> [WHAT THE TASK ASKS]: Repeat the entries that follow from start to finish, keeping every character.

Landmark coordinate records
◇ ◇ ◇ ◇

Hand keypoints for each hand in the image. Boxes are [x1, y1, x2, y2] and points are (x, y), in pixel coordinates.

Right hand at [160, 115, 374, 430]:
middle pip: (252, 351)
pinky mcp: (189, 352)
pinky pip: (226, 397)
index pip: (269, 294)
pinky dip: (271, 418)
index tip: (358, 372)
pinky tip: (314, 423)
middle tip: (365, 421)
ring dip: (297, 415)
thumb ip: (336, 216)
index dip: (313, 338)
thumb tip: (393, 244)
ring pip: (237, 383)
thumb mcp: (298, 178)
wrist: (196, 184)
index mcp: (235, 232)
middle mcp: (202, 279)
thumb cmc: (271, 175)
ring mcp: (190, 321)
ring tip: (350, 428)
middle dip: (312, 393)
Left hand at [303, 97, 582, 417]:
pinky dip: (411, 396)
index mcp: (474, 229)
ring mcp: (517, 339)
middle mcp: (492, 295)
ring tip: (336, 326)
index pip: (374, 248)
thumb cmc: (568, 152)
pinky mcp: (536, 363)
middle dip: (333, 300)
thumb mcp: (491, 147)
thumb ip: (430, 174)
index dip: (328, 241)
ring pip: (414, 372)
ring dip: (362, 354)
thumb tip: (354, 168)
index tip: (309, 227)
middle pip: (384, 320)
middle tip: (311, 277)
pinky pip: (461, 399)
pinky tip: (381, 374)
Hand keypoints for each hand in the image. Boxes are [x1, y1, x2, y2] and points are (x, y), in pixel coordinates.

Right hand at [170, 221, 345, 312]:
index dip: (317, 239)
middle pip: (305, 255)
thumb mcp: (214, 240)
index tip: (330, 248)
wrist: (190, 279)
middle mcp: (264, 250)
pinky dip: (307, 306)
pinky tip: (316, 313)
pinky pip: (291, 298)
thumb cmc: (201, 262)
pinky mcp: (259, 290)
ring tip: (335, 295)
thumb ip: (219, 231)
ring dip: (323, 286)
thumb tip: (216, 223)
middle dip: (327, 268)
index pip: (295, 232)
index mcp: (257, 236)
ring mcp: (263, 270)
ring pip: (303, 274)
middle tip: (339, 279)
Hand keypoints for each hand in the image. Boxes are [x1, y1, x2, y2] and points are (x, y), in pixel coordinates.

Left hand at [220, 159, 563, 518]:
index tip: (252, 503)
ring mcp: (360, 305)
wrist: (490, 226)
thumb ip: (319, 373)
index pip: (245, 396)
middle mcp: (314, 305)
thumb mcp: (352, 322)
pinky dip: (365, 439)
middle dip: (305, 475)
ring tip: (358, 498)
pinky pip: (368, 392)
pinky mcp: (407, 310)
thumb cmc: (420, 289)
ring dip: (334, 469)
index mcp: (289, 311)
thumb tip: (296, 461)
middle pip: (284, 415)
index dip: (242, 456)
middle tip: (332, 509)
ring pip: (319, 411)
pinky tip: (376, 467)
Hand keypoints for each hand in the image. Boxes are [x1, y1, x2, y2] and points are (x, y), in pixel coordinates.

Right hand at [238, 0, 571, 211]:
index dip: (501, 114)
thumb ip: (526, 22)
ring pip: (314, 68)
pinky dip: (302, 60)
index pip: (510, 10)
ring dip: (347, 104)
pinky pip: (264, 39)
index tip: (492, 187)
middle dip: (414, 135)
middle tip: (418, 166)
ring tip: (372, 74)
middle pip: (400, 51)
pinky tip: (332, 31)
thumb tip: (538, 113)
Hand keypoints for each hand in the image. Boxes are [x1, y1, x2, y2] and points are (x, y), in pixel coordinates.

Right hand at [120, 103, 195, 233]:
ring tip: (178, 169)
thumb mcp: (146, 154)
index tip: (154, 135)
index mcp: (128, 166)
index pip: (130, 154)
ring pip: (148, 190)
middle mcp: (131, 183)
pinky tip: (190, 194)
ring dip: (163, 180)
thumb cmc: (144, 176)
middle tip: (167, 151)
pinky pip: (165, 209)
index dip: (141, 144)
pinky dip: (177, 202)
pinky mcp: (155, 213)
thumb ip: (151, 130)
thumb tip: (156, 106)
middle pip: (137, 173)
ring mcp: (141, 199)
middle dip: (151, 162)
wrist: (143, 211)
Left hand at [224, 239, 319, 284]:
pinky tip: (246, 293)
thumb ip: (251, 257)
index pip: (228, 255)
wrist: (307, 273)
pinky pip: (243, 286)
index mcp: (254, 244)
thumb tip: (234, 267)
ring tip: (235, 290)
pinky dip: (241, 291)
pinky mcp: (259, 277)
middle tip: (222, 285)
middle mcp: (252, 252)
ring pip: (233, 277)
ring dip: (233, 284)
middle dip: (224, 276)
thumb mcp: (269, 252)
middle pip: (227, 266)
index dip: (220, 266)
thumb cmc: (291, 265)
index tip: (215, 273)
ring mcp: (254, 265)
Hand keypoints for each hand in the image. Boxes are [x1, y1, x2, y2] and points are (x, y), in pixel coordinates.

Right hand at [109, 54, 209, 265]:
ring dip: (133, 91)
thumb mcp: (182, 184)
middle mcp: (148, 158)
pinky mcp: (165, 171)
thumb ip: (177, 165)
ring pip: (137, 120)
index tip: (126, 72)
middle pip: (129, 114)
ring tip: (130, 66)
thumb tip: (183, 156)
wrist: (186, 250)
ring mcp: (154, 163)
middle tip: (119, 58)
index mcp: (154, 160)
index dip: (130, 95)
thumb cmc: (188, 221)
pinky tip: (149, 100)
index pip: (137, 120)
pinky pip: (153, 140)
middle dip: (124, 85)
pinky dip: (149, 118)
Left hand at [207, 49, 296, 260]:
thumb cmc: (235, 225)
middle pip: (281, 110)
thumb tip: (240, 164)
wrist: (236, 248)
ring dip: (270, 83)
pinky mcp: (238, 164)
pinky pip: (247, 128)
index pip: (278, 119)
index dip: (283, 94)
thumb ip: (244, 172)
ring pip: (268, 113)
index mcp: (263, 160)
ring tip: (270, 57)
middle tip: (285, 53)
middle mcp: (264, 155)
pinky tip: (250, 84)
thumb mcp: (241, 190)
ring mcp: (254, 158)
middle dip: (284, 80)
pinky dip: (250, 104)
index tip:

◇ ◇ ◇ ◇

> [ANSWER SECTION]:
Hand keypoints for each hand in the image. Boxes are [x1, y1, x2, y2] and points are (x, y), in pixel coordinates.

Right hand at [160, 115, 374, 430]:
middle pip: (252, 351)
pinky mcp: (189, 352)
pinky pip: (226, 397)
index pip: (269, 294)
pinky dip: (271, 418)
index tip: (358, 372)
pinky tip: (314, 423)
middle tip: (365, 421)
ring dip: (297, 415)
thumb ip: (336, 216)
index dip: (313, 338)
thumb tip: (393, 244)
ring pip: (237, 383)
thumb mcp: (298, 178)
wrist: (196, 184)
index mcp: (235, 232)
middle mcp: (202, 279)
thumb cmc: (271, 175)
ring mcp: (190, 321)
ring tip: (350, 428)
middle dip: (312, 393)
Left hand at [303, 97, 582, 417]:
pinky dip: (411, 396)
index mcp: (474, 229)
ring mcp: (517, 339)
middle mcp: (492, 295)
ring tip: (336, 326)
index pip: (374, 248)
thumb cmc: (568, 152)
pinky mcp: (536, 363)
middle dip: (333, 300)
thumb mcp: (491, 147)
thumb ip: (430, 174)
index dip: (328, 241)
ring pip: (414, 372)
ring dip: (362, 354)
thumb tip: (354, 168)
index tip: (309, 227)
middle pip: (384, 320)
middle tip: (311, 277)
pinky pip: (461, 399)
pinky tip: (381, 374)
Hand keypoints for each hand in the image. Boxes are [x1, y1, x2, y2] and points are (x, y), in pixel coordinates.

Right hand at [170, 221, 345, 312]:
index dip: (317, 239)
middle pip: (305, 255)
thumb mcp: (214, 240)
index tip: (330, 248)
wrist: (190, 279)
middle mcp: (264, 250)
pinky dip: (307, 306)
pinky tip: (316, 313)
pinky pip: (291, 298)
thumb cmc: (201, 262)
pinky mcp: (259, 290)
ring tip: (335, 295)
thumb ip: (219, 231)
ring dip: (323, 286)
thumb tip: (216, 223)
middle dip: (327, 268)
index pip: (295, 232)
index mcp: (257, 236)
ring mcp: (263, 270)
ring pip: (303, 274)
middle tip: (339, 279)
Hand keypoints for each hand in the image. Boxes are [x1, y1, x2, y2] and points are (x, y), in pixel coordinates.

Left hand at [220, 159, 563, 518]:
index tip: (252, 503)
ring mcp: (360, 305)
wrist: (490, 226)
thumb ip: (319, 373)
index pip: (245, 396)
middle mcp: (314, 305)
thumb mcp: (352, 322)
pinky dip: (365, 439)
middle dip: (305, 475)
ring tip: (358, 498)
pinky pip: (368, 392)
pinky mcp: (407, 310)
thumb cmc: (420, 289)
ring dip: (334, 469)
index mcp: (289, 311)
thumb tip: (296, 461)
middle pip: (284, 415)
index dip: (242, 456)
middle tip: (332, 509)
ring pip: (319, 411)
pinky tip: (376, 467)
Hand keypoints for each hand in the image. Boxes are [x1, y1, x2, y2] and points are (x, y), in pixel coordinates.

Right hand at [238, 0, 571, 211]:
index dip: (501, 114)
thumb ip: (526, 22)
ring pip: (314, 68)
pinky dip: (302, 60)
index pip: (510, 10)
ring dip: (347, 104)
pinky pip: (264, 39)
index tip: (492, 187)
middle dip: (414, 135)
middle tip: (418, 166)
ring tip: (372, 74)
middle pip: (400, 51)
pinky tip: (332, 31)
thumb tip: (538, 113)
Hand keypoints for each hand in the image. Boxes are [x1, y1, x2, y2] and points are (x, y), in pixel coordinates.

Right hand at [120, 103, 195, 233]:
ring tip: (178, 169)
thumb mcp: (146, 154)
index tip: (154, 135)
index mcp: (128, 166)
index pip: (130, 154)
ring pip: (148, 190)
middle mcp: (131, 183)
pinky tip: (190, 194)
ring dip: (163, 180)
thumb cmc: (144, 176)
middle tip: (167, 151)
pinky pip: (165, 209)
index dip: (141, 144)
pinky dip: (177, 202)
pinky mcp: (155, 213)
thumb ip: (151, 130)
thumb tip: (156, 106)
middle pip: (137, 173)
ring mcp: (141, 199)
middle dip: (151, 162)
wrist: (143, 211)
Left hand at [224, 239, 319, 284]:
pinky tip: (246, 293)
thumb ip: (251, 257)
index pip: (228, 255)
wrist: (307, 273)
pinky pip: (243, 286)
index mcp: (254, 244)
thumb tip: (234, 267)
ring tip: (235, 290)
pinky dip: (241, 291)
pinky mcp: (259, 277)
middle tip: (222, 285)
middle mcp: (252, 252)
ring pip: (233, 277)
ring dip: (233, 284)
middle dip: (224, 276)
thumb mcp: (269, 252)
middle pip: (227, 266)
index dip: (220, 266)
thumb cmc: (291, 265)
index tip: (215, 273)
ring mcp: (254, 265)
Hand keypoints for each hand in the image. Boxes are [x1, y1, x2, y2] and points are (x, y), in pixel coordinates.

Right hand at [109, 54, 209, 265]:
ring dip: (133, 91)
thumb mcp: (182, 184)
middle mcp: (148, 158)
pinky mcp: (165, 171)
thumb ip: (177, 165)
ring pip: (137, 120)
index tip: (126, 72)
middle pip: (129, 114)
ring tip: (130, 66)
thumb tip: (183, 156)
wrist: (186, 250)
ring mcp: (154, 163)
middle tip: (119, 58)
index mcp: (154, 160)
index dip: (130, 95)
thumb cmc: (188, 221)
pinky tip: (149, 100)
index pip: (137, 120)
pinky pip: (153, 140)
middle dip: (124, 85)
pinky dip: (149, 118)
Left hand at [207, 49, 296, 260]:
thumb cmc: (235, 225)
middle pip: (281, 110)
thumb tip: (240, 164)
wrist: (236, 248)
ring dip: (270, 83)
pinky mcp: (238, 164)
pinky pip: (247, 128)
index pip: (278, 119)
index dip: (283, 94)
thumb ip: (244, 172)
ring pip: (268, 113)
index mcp: (263, 160)
ring tip: (270, 57)
middle tip: (285, 53)
middle mcp: (264, 155)
pinky tip: (250, 84)
thumb mcp: (241, 190)
ring mcp: (254, 158)
middle dip: (284, 80)
pinky dip: (250, 104)
index tip:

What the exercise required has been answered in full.